→ Given data
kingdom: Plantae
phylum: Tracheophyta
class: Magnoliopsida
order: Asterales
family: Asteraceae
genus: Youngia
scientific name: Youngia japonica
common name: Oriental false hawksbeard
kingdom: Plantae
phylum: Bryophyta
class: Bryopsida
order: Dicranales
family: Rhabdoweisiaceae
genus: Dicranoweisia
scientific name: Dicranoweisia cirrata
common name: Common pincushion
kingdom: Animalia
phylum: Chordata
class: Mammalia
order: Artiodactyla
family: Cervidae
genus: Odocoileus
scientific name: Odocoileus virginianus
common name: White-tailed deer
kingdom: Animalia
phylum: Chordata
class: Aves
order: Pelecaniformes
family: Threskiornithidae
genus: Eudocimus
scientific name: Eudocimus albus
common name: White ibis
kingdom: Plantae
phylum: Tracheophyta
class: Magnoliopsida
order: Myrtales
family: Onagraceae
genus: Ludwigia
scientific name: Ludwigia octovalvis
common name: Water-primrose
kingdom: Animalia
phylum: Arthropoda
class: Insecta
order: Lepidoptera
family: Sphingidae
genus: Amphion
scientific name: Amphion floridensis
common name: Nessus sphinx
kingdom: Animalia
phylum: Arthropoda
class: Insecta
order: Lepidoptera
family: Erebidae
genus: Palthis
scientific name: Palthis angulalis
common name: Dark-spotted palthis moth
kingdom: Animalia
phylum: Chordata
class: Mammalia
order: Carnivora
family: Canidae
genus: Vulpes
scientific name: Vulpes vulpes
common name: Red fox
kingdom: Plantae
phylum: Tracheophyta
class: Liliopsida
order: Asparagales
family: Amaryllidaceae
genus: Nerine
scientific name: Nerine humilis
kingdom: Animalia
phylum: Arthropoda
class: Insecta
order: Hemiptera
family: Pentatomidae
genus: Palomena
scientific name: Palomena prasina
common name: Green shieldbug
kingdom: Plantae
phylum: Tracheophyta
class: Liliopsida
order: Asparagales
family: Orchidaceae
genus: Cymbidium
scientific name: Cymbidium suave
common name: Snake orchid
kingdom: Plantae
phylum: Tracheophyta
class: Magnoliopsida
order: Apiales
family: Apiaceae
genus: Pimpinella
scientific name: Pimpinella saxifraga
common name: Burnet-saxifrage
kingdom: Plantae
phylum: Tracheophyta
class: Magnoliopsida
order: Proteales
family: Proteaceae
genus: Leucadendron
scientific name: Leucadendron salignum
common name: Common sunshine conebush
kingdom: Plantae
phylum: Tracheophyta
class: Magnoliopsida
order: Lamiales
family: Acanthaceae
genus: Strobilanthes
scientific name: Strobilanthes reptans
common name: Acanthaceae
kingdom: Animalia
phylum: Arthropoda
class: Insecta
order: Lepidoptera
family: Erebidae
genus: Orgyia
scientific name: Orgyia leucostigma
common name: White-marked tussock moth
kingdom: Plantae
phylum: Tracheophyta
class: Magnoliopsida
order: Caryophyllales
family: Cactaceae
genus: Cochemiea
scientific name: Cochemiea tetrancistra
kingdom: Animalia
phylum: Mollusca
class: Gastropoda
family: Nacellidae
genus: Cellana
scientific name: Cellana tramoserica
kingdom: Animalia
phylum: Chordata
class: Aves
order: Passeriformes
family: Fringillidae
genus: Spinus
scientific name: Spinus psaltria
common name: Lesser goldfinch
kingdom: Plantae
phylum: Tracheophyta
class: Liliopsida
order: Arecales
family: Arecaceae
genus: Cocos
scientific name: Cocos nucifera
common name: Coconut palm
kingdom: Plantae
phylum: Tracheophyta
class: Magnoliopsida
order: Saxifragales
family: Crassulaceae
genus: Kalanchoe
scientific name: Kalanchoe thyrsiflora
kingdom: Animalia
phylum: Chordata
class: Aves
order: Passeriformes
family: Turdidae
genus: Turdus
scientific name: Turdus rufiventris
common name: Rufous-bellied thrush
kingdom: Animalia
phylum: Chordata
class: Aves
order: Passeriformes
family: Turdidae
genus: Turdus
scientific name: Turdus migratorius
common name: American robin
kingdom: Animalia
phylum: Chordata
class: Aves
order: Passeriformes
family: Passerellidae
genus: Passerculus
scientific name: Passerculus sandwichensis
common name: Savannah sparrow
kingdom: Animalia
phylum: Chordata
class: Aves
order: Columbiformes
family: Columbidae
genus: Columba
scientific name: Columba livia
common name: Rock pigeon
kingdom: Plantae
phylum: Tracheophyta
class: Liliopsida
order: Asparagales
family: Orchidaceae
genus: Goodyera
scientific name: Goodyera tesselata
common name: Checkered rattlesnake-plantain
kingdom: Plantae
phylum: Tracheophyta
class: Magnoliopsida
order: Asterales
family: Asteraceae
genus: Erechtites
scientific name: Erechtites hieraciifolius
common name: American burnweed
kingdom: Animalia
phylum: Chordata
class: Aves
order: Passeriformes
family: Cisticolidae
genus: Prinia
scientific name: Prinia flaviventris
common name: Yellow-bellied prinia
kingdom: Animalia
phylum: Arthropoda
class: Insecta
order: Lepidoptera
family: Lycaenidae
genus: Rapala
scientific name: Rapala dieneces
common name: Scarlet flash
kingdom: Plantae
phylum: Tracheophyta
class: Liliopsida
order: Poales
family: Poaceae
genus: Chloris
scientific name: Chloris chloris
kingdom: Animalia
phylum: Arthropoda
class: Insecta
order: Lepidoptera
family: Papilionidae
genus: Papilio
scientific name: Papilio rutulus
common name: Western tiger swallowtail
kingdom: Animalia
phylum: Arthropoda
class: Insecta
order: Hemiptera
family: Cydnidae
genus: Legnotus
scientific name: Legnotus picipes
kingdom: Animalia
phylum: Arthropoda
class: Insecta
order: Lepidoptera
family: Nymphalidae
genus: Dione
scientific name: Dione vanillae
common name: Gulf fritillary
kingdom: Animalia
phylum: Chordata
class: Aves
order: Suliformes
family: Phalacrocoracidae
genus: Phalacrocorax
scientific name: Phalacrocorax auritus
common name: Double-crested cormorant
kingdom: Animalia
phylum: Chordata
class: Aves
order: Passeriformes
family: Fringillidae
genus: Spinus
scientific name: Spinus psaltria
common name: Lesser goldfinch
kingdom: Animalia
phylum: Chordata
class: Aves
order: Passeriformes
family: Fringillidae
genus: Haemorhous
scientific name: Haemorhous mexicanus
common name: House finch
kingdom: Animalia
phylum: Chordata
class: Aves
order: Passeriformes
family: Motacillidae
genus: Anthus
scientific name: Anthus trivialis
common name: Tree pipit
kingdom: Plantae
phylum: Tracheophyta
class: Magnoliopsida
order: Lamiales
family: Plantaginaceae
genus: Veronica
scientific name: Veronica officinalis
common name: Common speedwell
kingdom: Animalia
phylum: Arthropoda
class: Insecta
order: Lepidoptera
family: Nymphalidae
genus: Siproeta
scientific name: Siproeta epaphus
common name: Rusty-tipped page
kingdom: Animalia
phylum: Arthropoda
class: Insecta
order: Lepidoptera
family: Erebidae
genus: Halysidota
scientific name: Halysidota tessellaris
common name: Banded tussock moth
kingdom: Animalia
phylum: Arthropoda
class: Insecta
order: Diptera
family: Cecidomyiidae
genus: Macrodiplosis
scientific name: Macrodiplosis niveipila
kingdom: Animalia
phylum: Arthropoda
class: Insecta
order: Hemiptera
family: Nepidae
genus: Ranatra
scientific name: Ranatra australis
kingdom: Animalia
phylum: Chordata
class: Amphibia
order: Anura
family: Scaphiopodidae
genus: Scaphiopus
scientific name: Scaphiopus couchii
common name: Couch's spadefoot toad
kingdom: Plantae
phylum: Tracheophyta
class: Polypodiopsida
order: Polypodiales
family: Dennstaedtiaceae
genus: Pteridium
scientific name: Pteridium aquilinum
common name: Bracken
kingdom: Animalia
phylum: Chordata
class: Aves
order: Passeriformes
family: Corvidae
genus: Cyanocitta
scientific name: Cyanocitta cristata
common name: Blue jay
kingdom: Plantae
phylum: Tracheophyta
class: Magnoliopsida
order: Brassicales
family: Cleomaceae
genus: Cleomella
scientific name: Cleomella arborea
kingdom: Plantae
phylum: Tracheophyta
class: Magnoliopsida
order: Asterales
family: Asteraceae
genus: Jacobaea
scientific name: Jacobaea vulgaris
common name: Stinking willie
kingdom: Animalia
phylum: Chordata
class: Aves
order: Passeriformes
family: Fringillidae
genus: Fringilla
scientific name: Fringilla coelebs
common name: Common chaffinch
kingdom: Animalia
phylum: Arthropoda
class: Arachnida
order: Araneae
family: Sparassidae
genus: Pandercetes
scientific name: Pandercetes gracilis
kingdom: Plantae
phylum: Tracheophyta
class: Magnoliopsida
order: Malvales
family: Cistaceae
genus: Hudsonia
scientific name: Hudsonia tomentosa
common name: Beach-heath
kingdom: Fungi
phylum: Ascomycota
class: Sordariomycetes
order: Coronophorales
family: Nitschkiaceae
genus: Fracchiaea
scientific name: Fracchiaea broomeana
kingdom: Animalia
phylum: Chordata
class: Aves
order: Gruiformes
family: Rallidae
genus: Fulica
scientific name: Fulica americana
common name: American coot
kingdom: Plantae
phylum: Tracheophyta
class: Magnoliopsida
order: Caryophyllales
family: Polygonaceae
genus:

→ What you need to do
From the listing above, copy out the lines starting at the one containing "order: Columbiformes" and ending after the one containing "scientific name: Erechtites hieraciifolius", reproducing them without any change.

→ Answer in full
order: Columbiformes
family: Columbidae
genus: Columba
scientific name: Columba livia
common name: Rock pigeon
kingdom: Plantae
phylum: Tracheophyta
class: Liliopsida
order: Asparagales
family: Orchidaceae
genus: Goodyera
scientific name: Goodyera tesselata
common name: Checkered rattlesnake-plantain
kingdom: Plantae
phylum: Tracheophyta
class: Magnoliopsida
order: Asterales
family: Asteraceae
genus: Erechtites
scientific name: Erechtites hieraciifolius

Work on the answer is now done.